In this chapter, I’ll describe a webbot that identifies and downloads all of the images on a web page. This webbot also stores images in a directory structure similar to the directory structure on the target website. This project will show how a seemingly simple webbot can be made more complex by addressing these common problems:

Finding the page base, or the address that defines the address from which all relative addresses are referenced
Dealing with changes to the page base, caused by page redirection
Converting relative addresses into fully resolved URLs
Replicating complex directory structures
Properly downloading image files with binary formats

In Chapter 17, you’ll expand on these concepts to develop a spider that downloads images from an entire website, not just one page.

Example Image-Capturing Webbot

Our image-capturing webbot downloads a target web page (in this case, the Viking Mission web page on the NASA website) and parses all references to images on the page. The webbot downloads each image, echoes the image’s name and size to the console, and stores the file on the local hard drive. Example 9-1 shows what the webbot’s output looks like when executed from a shell.

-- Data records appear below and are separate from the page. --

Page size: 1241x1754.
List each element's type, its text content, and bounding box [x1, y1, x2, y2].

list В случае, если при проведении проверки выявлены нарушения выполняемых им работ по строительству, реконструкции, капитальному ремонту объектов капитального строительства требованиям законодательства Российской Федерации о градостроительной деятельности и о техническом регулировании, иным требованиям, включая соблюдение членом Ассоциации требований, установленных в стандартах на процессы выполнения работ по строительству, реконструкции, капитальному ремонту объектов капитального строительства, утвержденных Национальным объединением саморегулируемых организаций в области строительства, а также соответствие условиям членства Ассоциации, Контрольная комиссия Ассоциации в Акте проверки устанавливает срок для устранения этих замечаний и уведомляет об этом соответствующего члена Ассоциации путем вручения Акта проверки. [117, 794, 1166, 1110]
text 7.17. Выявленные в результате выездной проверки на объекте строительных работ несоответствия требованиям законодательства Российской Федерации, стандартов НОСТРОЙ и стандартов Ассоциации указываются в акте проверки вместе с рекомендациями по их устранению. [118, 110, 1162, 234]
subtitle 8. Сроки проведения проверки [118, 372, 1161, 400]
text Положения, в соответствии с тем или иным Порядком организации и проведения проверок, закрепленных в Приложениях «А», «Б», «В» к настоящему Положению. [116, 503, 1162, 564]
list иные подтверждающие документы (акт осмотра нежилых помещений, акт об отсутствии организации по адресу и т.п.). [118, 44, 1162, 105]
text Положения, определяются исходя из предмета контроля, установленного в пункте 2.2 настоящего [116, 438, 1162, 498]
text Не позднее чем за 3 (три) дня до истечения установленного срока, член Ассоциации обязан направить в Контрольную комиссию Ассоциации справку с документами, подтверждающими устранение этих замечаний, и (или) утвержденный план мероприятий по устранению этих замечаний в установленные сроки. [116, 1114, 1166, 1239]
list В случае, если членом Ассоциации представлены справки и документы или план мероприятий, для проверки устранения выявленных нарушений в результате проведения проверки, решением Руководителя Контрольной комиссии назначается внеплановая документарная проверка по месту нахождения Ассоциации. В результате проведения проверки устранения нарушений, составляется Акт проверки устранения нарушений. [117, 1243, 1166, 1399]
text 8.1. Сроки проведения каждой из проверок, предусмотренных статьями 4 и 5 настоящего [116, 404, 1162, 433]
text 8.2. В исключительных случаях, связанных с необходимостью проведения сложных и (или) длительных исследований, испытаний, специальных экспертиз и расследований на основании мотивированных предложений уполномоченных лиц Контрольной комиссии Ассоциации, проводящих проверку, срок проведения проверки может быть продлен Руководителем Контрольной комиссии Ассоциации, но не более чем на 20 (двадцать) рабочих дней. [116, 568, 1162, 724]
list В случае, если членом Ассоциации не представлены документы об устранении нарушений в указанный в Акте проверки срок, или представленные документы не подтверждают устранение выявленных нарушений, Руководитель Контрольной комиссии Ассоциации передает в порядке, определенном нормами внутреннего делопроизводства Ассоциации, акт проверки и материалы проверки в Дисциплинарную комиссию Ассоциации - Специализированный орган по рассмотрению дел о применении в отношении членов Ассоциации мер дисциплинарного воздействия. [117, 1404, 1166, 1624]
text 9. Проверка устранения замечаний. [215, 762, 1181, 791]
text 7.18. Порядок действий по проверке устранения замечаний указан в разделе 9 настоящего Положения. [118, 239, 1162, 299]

Example 9-1. The image-capturing bot, when executed from a shell

target = http://www.nasa.gov/mission_pages/viking/index.html
image: /templateimages/redesign/modules/overlay/site_error.gif size: 181
 image: /images/content/479931main_pia09942-390.jpg size: 16078
 image: /images/content/142889main_Viking_Lander_2.jpg size: 27486
 image: /images/content/152358main_pia01522-64.jpg size: 1309
 image: /images/content/150824main_viking_64.jpg size: 1507
 image: /images/content/143164main_viking_orbiter2.jpg size: 1724
 image: /images/content/142840main_viking1_lander.jpg size: 1909
 image: /images/content/141692main_frontpage_moonshadows.jpg size: 1750
 image: /images/content/152611main_pia00572-th.jpg size: 2108
 image: /images/content/193841main_viking_30_vid_226.jpg size: 14415
 image: /images/content/193840main_trailblazer_226.jpg size: 14429
 image: /images/content/193839main_mars_as_art_226.jpg size: 14613
 image: /images/content/193837main_30_yrs_226.jpg size: 5527
 image: /images/content/193842main_viking_image_archive_226.jpg size: 12164
 image: /images/content/104463main_worldbook_mars_100.jpg size: 2068

On this website, like many others, several unique images share the same filename but have different file paths. For example, the image /templates/logo.gif may represent a different graphic than /templates/affiliate/logo.gif. To solve this problem, the webbot re-creates a local copy of the directory structure that exists on the target web page. Figure 9-1 shows the directory structure the webbot created when it saved these images it downloaded from the NASA example.